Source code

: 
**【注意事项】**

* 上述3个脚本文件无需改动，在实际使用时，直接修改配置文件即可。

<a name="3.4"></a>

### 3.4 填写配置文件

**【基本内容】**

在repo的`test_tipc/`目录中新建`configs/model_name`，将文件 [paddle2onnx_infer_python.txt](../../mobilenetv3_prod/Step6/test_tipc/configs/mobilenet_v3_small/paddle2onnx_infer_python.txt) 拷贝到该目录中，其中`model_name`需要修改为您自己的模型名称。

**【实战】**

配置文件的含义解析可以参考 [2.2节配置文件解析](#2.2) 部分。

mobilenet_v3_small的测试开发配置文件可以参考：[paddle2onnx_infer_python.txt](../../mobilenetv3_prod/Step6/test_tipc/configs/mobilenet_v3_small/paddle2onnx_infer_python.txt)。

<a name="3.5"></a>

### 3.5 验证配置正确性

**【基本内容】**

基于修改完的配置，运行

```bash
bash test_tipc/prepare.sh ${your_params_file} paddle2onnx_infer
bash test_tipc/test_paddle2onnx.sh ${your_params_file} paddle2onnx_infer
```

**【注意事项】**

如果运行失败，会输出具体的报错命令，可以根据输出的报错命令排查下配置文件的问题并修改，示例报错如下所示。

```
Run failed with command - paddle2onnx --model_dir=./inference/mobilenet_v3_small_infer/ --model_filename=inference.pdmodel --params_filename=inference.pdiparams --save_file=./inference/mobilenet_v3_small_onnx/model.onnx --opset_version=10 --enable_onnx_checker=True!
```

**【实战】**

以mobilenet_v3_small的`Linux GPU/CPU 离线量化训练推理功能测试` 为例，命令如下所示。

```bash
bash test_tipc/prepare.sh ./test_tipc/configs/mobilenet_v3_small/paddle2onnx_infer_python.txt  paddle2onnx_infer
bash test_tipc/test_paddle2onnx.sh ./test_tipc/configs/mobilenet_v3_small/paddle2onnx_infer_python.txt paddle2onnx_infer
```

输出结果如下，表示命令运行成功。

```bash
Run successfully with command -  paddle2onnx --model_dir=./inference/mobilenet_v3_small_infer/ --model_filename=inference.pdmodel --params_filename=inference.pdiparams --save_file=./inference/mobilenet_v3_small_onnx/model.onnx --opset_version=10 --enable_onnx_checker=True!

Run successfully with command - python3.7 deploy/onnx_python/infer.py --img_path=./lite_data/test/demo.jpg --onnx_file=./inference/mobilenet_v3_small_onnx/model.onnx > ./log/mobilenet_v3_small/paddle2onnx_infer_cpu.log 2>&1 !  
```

════

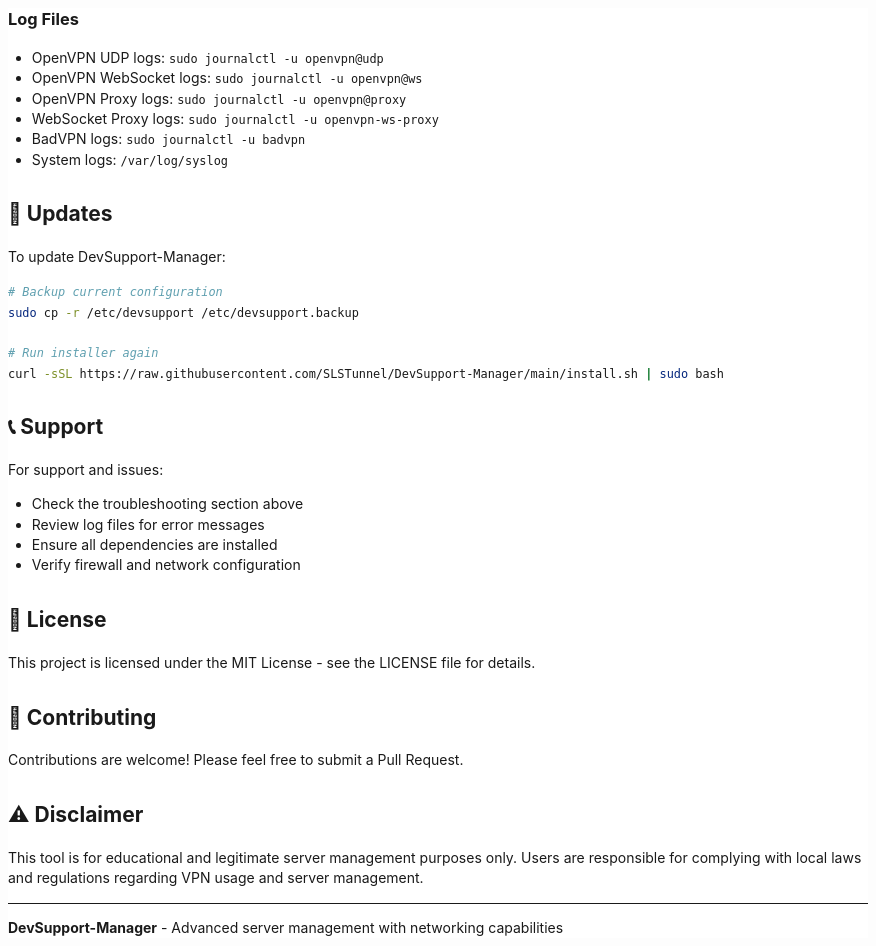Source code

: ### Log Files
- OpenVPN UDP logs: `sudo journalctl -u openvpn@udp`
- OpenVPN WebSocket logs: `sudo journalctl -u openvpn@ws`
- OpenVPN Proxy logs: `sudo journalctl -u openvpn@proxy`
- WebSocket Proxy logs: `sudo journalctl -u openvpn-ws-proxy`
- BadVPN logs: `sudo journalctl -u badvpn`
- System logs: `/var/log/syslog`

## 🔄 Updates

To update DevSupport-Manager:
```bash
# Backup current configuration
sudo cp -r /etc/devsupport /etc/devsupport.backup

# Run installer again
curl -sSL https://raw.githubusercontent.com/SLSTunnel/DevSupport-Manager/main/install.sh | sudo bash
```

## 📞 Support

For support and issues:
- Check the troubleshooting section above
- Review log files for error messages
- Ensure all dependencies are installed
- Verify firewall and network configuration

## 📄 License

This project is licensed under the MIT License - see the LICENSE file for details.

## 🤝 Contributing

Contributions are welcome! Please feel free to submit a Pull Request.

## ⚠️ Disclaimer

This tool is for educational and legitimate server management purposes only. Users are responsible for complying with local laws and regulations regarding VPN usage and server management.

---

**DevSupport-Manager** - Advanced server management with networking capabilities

════

▸ **Instructions for the task**:
Among the lines of the data, identify those with the word "journalctl". Copy each of them.

▸ **Written response**:
- OpenVPN UDP logs: `sudo journalctl -u openvpn@udp`
- OpenVPN WebSocket logs: `sudo journalctl -u openvpn@ws`
- OpenVPN Proxy logs: `sudo journalctl -u openvpn@proxy`
- WebSocket Proxy logs: `sudo journalctl -u openvpn-ws-proxy`
- BadVPN logs: `sudo journalctl -u badvpn`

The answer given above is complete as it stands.